Der Kölner Autor Dieter Wellershoff wäre am Montag 100 Jahre alt geworden. Es gibt mehrere Veranstaltungen und ein neues Buch versammelt Texte über seine Wahlheimat.
100. Geburtstag von Dieter WellershoffKöln mit anderen Augen sehen

Der Kölner Schriftsteller Dieter Wellershoff
Copyright: Bild: Max Grönert
Wenn ein Mann nachts ziellos durch die Stadt streift, sieht das erstmal nicht nach Arbeit aus. Doch Dieter Wellershoff arbeitete oft nachts. Und er saß dafür nicht nur am Schreibtisch. Sondern spazierte durch die Südstadt und saugte Eindrücke, Geräusche, Gespräche auf. Köln war für ihn ein Ort voller Geschichte und Geschichten.
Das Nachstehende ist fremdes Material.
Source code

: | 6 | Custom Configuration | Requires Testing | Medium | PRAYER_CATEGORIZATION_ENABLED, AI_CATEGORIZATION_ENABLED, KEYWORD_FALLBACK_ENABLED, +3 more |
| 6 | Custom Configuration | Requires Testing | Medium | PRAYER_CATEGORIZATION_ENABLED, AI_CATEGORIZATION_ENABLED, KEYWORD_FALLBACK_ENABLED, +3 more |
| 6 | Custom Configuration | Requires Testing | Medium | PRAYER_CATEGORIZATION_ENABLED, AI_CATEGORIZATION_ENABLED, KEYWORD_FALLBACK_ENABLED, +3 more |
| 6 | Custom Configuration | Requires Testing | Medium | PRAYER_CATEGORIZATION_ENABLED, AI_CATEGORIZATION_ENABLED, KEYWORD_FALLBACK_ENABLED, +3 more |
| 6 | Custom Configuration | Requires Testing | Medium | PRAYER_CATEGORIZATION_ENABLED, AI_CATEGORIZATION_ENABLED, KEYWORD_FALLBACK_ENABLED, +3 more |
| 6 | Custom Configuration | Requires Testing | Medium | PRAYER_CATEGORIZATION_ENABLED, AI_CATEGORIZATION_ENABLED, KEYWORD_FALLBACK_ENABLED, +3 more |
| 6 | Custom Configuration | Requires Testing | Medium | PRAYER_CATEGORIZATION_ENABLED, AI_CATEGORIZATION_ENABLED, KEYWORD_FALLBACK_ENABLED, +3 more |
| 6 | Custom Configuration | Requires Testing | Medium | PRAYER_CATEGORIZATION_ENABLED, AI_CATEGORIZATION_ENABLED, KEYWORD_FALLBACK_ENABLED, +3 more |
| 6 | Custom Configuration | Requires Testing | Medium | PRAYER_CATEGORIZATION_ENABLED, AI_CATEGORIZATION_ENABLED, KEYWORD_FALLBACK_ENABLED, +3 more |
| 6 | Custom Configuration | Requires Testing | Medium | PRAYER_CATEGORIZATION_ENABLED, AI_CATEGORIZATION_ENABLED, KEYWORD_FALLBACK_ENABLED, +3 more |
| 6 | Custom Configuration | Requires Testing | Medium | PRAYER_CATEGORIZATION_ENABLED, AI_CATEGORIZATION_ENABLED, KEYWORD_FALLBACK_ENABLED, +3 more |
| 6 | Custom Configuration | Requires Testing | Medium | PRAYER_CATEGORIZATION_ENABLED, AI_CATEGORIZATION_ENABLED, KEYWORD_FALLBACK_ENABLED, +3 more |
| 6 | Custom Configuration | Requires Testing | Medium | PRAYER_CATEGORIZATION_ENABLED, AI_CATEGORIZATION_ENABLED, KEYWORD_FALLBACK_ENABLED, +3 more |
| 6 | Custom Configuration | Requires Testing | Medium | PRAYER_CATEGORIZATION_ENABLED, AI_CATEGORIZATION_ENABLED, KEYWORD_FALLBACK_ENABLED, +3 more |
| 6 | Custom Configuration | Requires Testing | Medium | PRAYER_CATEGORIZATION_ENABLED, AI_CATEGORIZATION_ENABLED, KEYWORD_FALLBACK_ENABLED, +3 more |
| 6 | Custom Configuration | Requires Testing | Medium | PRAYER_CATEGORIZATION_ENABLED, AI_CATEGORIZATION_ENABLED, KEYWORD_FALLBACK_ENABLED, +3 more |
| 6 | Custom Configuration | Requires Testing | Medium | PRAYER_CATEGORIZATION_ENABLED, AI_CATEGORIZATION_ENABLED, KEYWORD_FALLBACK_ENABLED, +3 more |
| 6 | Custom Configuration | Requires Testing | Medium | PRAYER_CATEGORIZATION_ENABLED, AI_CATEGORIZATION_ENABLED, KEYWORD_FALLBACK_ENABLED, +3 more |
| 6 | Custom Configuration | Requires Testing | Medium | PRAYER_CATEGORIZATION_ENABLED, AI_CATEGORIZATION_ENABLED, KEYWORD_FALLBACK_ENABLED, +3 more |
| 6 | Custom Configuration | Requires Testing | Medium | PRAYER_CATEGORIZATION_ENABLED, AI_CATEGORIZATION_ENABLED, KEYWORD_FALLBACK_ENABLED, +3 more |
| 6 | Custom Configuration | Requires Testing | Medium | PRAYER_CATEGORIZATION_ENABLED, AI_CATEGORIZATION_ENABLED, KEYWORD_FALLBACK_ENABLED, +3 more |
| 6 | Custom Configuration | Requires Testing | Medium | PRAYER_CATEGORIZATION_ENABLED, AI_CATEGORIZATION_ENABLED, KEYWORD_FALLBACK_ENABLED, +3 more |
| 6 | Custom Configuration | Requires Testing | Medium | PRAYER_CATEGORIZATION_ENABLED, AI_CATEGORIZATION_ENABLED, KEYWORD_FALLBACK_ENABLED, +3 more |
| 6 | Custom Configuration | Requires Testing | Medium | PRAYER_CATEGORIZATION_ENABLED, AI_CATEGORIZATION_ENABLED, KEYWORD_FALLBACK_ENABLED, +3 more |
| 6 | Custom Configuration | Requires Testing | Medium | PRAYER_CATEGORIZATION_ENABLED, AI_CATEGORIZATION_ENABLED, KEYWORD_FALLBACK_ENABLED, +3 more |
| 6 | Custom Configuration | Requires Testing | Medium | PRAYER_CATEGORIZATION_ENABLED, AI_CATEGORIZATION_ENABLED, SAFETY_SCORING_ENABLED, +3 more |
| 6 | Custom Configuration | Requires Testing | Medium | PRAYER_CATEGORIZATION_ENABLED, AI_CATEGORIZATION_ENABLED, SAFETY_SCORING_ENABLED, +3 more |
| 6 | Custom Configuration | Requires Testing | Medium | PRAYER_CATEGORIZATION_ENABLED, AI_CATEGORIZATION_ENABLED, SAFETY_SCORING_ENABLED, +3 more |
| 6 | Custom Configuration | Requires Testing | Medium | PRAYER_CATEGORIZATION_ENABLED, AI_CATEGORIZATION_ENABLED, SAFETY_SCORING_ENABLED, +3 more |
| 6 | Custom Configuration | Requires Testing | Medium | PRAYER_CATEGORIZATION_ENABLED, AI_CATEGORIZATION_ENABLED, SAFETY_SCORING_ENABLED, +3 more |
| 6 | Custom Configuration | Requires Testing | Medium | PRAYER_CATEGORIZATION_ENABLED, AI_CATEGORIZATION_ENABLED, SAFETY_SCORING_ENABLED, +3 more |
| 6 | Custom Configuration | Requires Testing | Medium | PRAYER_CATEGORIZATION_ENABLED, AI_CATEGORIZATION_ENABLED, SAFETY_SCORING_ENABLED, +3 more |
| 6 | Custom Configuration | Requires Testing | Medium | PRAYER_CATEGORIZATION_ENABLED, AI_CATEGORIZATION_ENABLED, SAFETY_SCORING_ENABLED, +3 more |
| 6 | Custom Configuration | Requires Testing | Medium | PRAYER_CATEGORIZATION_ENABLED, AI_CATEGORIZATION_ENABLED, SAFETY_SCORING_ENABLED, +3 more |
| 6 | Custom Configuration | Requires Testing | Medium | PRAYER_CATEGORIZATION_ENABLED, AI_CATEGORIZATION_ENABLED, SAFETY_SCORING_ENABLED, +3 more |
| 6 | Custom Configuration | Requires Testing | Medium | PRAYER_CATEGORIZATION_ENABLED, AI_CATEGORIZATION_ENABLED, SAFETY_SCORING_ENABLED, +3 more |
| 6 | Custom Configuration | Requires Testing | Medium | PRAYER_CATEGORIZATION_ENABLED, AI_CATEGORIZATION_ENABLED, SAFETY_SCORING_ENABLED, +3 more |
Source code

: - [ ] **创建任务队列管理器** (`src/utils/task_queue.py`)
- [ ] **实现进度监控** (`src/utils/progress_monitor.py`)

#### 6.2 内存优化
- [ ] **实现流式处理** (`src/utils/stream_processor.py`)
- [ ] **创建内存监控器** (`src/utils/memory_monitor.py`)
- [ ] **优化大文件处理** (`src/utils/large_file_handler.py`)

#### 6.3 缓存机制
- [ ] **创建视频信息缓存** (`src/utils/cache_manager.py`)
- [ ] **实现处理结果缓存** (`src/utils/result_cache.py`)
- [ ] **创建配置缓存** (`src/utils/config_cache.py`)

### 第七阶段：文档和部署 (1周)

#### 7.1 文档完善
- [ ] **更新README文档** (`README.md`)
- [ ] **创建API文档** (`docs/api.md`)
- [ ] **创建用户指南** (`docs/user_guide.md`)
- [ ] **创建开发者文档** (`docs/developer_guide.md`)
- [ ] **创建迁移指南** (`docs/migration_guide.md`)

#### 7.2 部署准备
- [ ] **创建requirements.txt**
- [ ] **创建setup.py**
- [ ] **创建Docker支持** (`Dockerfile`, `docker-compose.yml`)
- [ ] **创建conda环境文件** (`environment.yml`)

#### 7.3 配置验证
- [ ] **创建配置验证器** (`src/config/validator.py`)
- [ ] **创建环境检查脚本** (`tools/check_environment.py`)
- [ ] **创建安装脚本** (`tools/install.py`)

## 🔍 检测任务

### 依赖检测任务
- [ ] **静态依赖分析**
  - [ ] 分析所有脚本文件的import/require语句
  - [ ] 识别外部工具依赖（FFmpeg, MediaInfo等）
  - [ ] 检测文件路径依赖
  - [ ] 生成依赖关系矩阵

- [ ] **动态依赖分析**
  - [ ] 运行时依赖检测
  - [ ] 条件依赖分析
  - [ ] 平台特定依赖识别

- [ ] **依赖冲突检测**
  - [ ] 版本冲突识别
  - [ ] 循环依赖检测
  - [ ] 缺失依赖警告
Man muss sie nur erkennen, auch im scheinbar Unspektakulären – und darin war er Meister: „Das Bild einer leeren Telefonzelle in der Nacht, das Flackerlicht einer defekten Straßenbeleuchtung, ein regennasser alter Baumstamm, Schneefall vor der Fassade eines Hauses auf der anderen Straßenseite “ – alles Stoff für seine Texte.
„Die Stadt ist wie ein ungeheures Buch“, schrieb er einmal. Und so heißt auch eine erweiterte Neuausgabe seiner Texte über Köln, die anlässlich seines hundertsten Geburtstags erscheint. Gabriele Ewenz hat sie herausgegeben – und für sie fühlt es sich beim Lesen ein wenig so an, als würde der Autor die Leser und Leserinnen an die Hand nehmen und zusammen mit uns durch die Stadt gehen, sagt die Leiterin des „Literatur-in-Köln-Archivs“ der Stadtbibliothek. Dabei sieht man das, was man vielleicht schon hundertmal gesehen hat, plötzlich mit ganz anderen Augen. „Wellershof hat mal davon gesprochen, die Wahrnehmung des Lebens zu vertiefen. Und darin schulen seine Texte uns tatsächlich.“
Köln wird schöner werden, aber nie fertig.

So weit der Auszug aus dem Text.